| THE PROBLEM |
Reproduce word for word the lines between those holding "right ear: (192, 186)" and "left knee: (176, 524)", inclusive, and nothing else from the data below.

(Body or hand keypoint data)
== Segment start ==

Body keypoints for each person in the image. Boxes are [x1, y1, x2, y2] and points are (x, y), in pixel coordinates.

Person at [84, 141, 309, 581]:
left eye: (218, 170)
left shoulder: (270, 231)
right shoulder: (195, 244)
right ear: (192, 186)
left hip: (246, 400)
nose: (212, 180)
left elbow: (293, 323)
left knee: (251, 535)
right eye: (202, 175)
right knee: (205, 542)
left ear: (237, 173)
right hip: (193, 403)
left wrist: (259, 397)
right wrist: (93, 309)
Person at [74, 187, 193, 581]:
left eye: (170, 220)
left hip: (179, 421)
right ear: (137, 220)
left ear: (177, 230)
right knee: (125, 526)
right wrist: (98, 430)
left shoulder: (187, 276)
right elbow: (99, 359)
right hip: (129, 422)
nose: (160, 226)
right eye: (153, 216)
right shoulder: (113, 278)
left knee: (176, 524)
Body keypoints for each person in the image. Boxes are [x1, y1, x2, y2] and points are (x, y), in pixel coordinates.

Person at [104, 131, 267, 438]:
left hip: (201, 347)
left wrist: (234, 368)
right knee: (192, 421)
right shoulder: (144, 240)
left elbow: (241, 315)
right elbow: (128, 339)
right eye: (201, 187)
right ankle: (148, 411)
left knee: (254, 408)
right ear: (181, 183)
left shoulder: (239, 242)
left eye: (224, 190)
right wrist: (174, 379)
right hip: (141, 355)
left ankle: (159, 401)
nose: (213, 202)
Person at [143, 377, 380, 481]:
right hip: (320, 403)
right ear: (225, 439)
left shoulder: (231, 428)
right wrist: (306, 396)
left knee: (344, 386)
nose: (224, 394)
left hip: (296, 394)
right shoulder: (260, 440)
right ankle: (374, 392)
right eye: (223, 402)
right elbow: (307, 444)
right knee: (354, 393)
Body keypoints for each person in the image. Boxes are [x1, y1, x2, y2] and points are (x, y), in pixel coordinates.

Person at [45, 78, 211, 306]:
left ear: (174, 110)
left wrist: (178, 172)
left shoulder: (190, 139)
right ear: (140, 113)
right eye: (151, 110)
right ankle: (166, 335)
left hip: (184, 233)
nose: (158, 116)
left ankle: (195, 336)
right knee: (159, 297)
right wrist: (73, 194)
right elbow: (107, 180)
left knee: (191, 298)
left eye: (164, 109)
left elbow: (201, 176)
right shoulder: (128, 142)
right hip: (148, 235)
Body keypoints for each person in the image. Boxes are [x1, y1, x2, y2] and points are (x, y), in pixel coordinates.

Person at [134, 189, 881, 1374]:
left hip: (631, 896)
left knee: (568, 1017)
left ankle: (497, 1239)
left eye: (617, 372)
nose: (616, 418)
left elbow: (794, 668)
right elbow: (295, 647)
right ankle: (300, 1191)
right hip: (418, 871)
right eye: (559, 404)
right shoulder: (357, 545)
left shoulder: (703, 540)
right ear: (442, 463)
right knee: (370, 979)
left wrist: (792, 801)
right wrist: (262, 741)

== Segment end ==
== Segment start ==

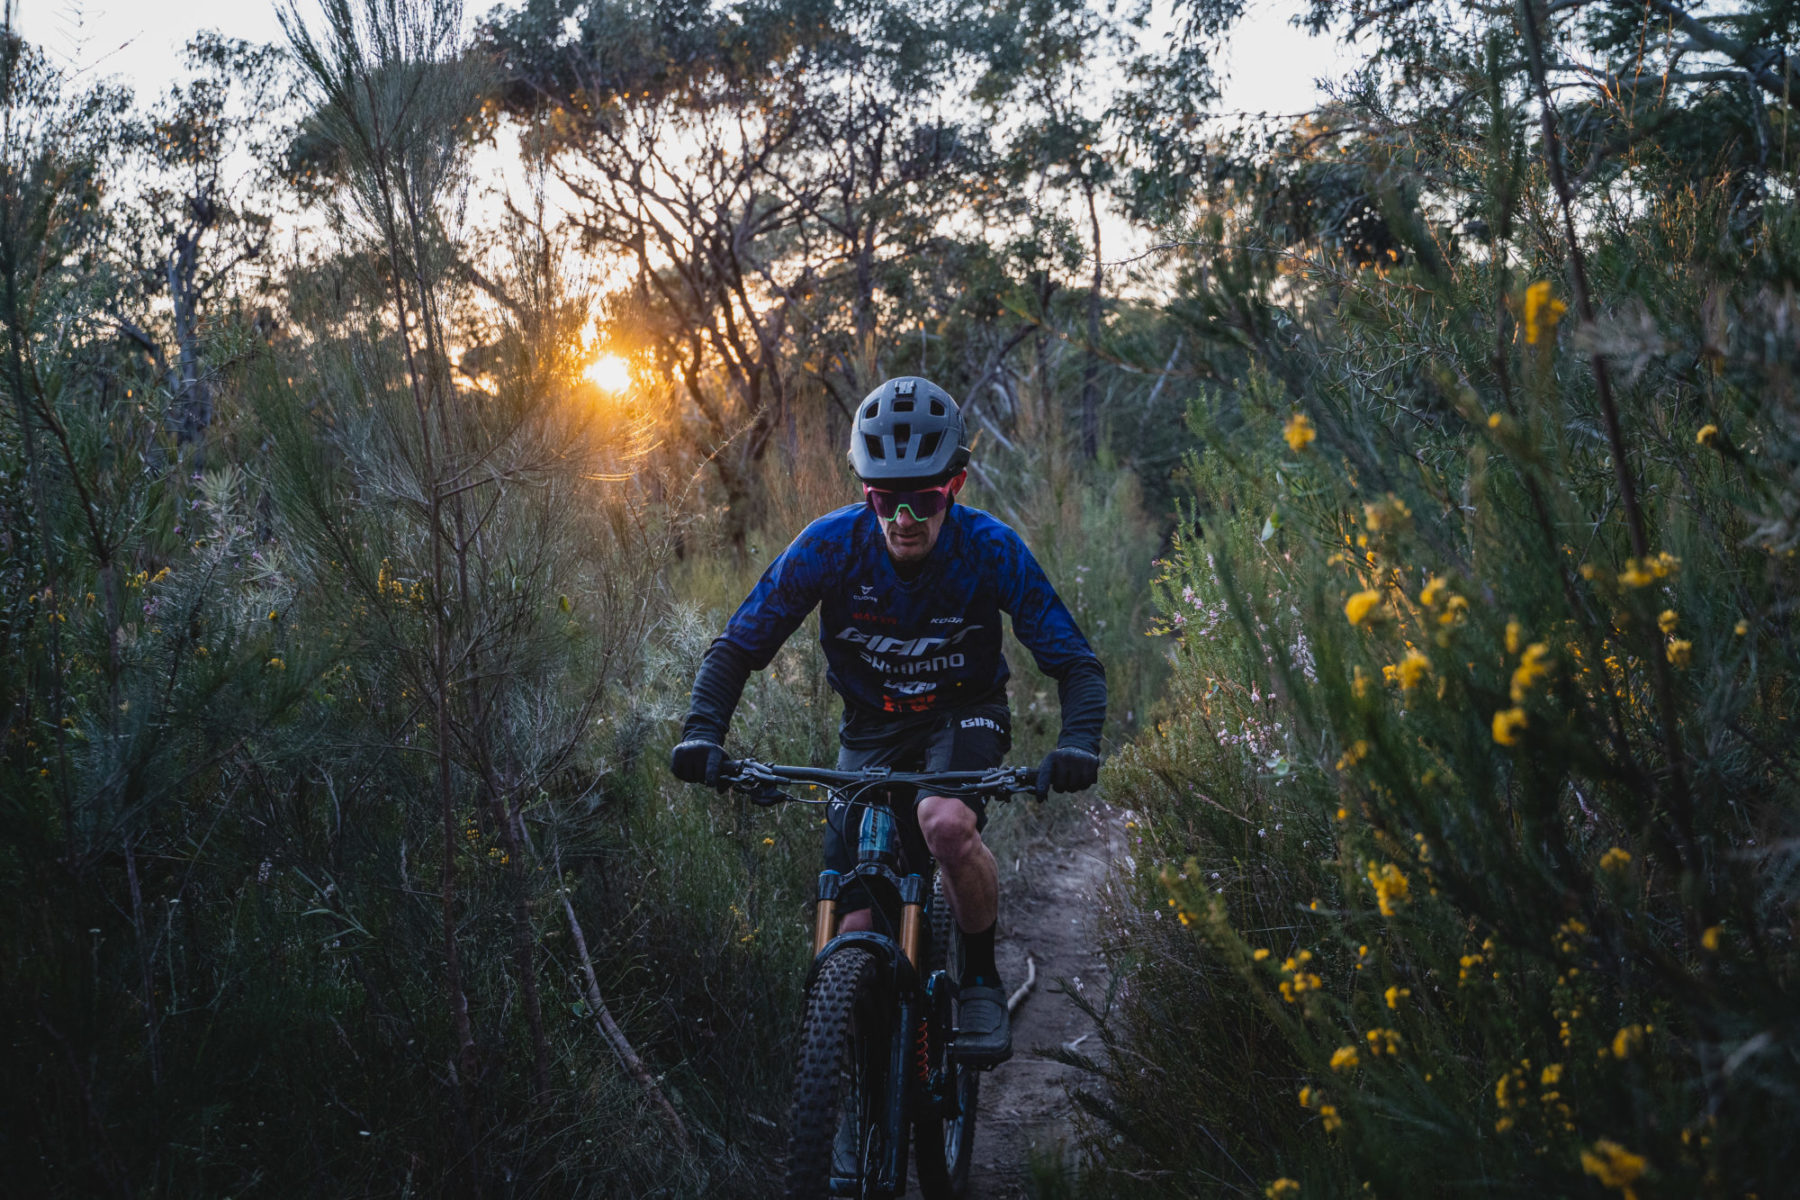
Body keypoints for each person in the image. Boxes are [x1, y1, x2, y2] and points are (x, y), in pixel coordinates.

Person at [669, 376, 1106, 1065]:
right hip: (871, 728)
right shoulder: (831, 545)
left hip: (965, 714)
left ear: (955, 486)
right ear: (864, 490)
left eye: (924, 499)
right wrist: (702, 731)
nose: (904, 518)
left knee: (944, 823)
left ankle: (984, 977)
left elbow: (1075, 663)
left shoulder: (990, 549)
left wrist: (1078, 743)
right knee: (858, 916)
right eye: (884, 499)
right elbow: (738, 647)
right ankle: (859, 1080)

== Segment end ==

| RESPONSE TO THIS EXERCISE |
right ear: (192, 186)
left hip: (246, 400)
nose: (212, 180)
left elbow: (293, 323)
left knee: (251, 535)
right eye: (202, 175)
right knee: (205, 542)
left ear: (237, 173)
right hip: (193, 403)
left wrist: (259, 397)
right wrist: (93, 309)
Person at [74, 187, 193, 581]:
left eye: (170, 220)
left hip: (179, 421)
right ear: (137, 220)
left ear: (177, 230)
right knee: (125, 526)
right wrist: (98, 430)
left shoulder: (187, 276)
right elbow: (99, 359)
right hip: (129, 422)
nose: (160, 226)
right eye: (153, 216)
right shoulder: (113, 278)
left knee: (176, 524)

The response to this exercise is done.